Les gens dont je parle dans la chanson Levhar, en ayant raté le train de l’amour ont tout perdu. Quand j’évoque ce sentiment, je parle de l’amour au sens le plus large. Il ne s’agit pas uniquement de l’amour d’une femme. Sans amour, on est perdu psychologiquement. On devient déséquilibré. On peut réussir sur le plan professionnel et matériel mais sans amour on n’éprouve de goût à rien. L’amour c’est la vie.

Ces dernières années, l’argent a tendance à prendre le pas sur l’amour …

C’est pour cette raison que les mariages finissent dans l’échec. C’est pour cette raison aussi qu’il y a beaucoup de stress dans la vie quotidienne. L’amour remplace tout. Aimer et être aimé est la clef du bonheur. Quand on a l’amour sous son toit, c’est suffisant pour être en paix. Autrement, l’être humain prend la rivière de la vie à contre-courant.
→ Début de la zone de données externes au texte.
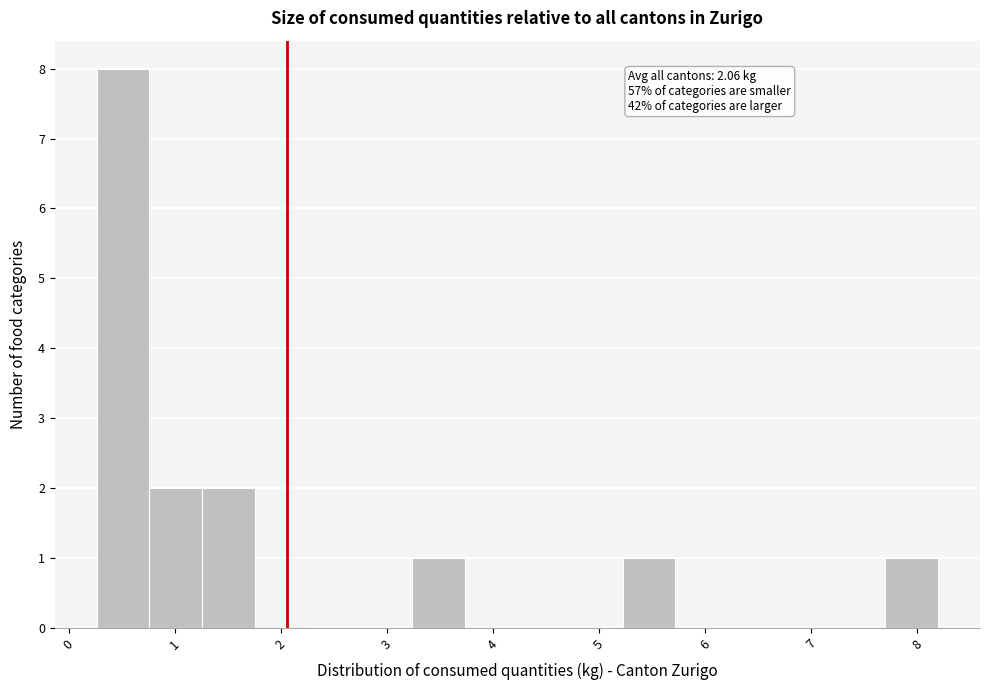

Which range on the x-axis has the tallest bar?

0.3 to 0.8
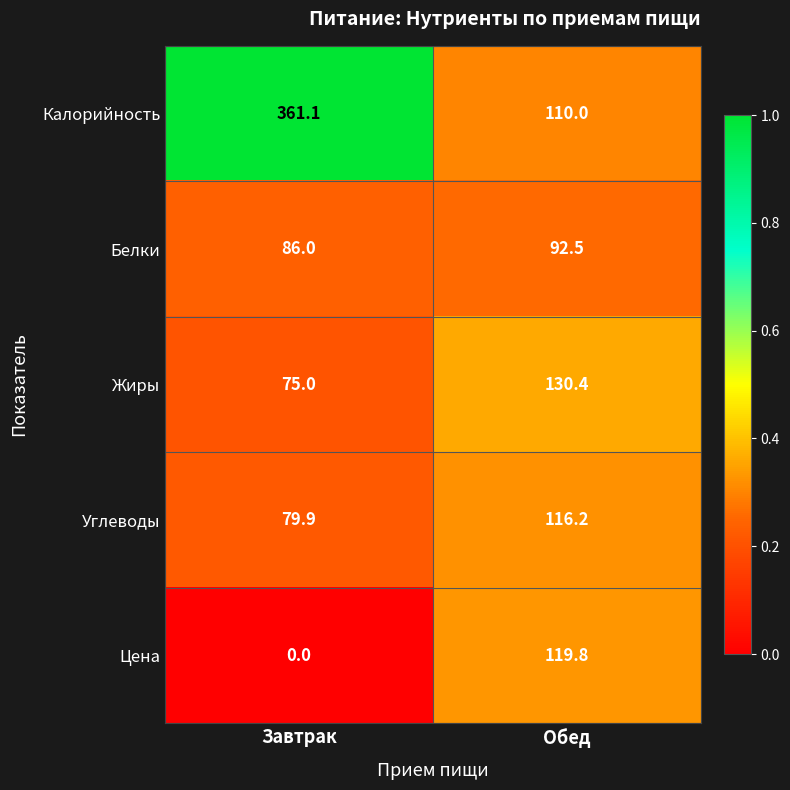

What is the total value across all series at Завтрак?

602.0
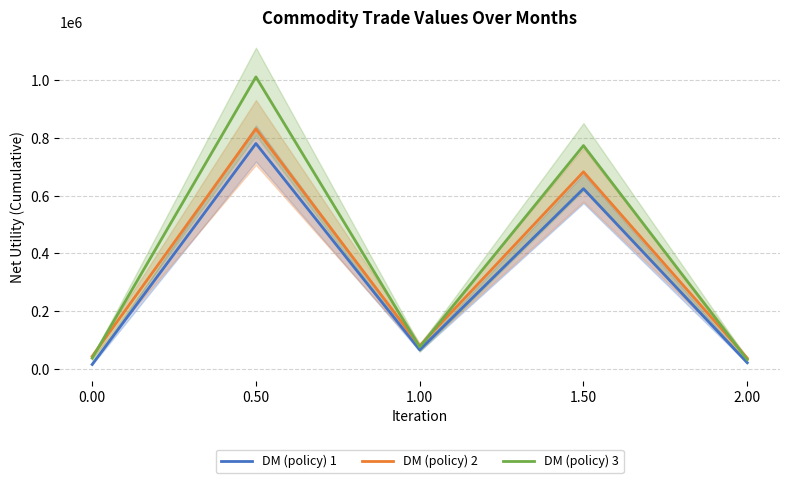

What is the maximum value for DM (policy) 1?

779981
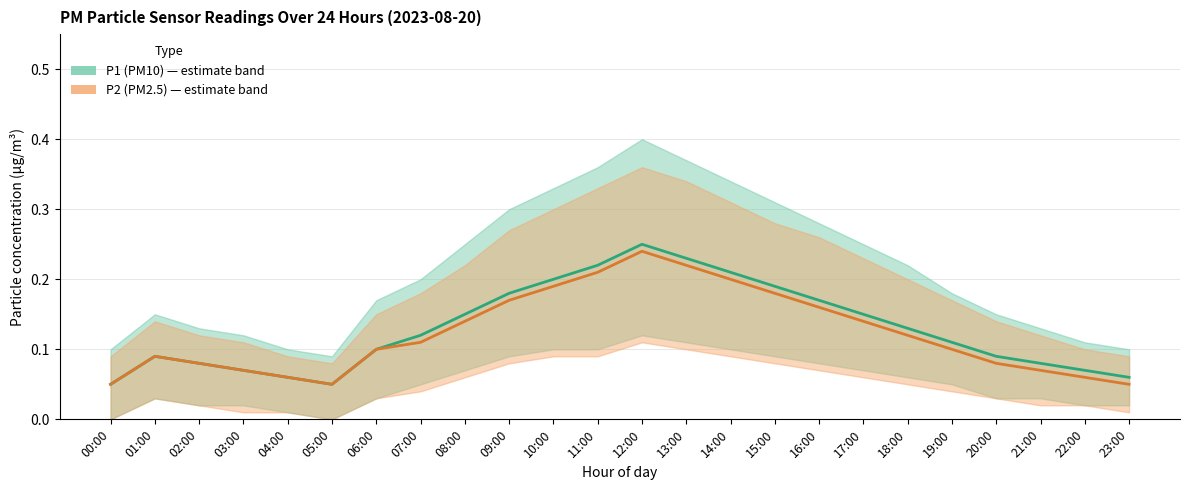

What is the label of the 18th point from the left?

17:00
Vous développez aussi d’autres thèmes. Dans votre nouvel album, on retrouve des questions comme celle du pays mais aussi des sujets aussi complexes que l’existentialisme. Le tout enveloppé dans beaucoup de nostalgie. Les sujets que vous chantez viennent-ils spontanément ?

Nous chantons sur tout ce qui nous touche. Par exemple, nous ne pouvons pas nous taire quand notre pays est blessé. Moi, dans ce genre de sujet, j’essaie de ne pas être offensif. J’évite d’utiliser des mots durs afin de ne pas contribuer à attiser le feu. J’ai essayé de traduire le malheur qu’a eu à traverser mon pays à travers les poèmes et les mélodies. Chanter sur son pays est aussi une autre forme d’amour.

En abordant ce genre de sujets, ne risquez-vous pas de tomber dans la morale, une chose à éviter dans l’art de chanter ?

Je ne fais jamais de morale. Je dresse des constats. Et surtout, je dis ce que je pense et ce que je ressens.

En chantant sur la politique, faites-vous de la politique ?

Oui, je fais de la politique à ma manière. Mon souhait est de voir mon pays fonctionner comme je le rêve.

Vous êtes journaliste de formation et aussi instituteur. N’avez-vous pas regretté de ne pas avoir entrepris une carrière de journaliste à la fin de vos études universitaires à Paris ?

Absolument pas. Pour moi, la chanson constitue une autre forme de journalisme. En chantant, j’arrive à communiquer. Je suis plus libre. Ma ligne éditoriale, c’est ma conscience. En plus, j’aborde les sujets avec beaucoup de recul et non pas dans le feu de l’action.

Vous avez aussi exercé le métier très noble d’enseignant ?

L’enseignement est un métier pénible. Je l’ai exercé de 1973 à 1977. Quand je croise mes anciens élèves, je suis fier d’avoir contribué à leur réussite.

Avez-vous une préférence pour une de vos chansons ?

Sincèrement, je les aime toutes. Elles sont toutes liées par un cordon ombilical tacite.

Vous êtes un prisonnier du chagrin : pourquoi ?

Chacun de nous possède sa propre trajectoire dans la vie et son histoire. Je chante la mienne et elle ne m’inspire que de la mélancolie.

En vous écoutant, un jeune de dix-huit ans aura peur d’aimer. Chez vous l’amour est un enfer. Ne pensez-vous pas que vous pouvez décourager un jeune à tomber entre les bras de ce sentiment en ne lui en montrant que sa face ardente d’affliction ?

Au contraire, dans toutes mes chansons, j’avertis les jeunes. Je leur dis : si vous perdez l’amour de votre vie, vous aurez tout perdu.

Vous êtes père de trois enfants. Que pensez-vous de la vie familiale ?

Avoir des enfants est un vrai bonheur. J’appelle tout le monde à se battre afin de réussir sa vie de famille. Rater l’amour et rater la vie de famille, c’est avoir tout rater.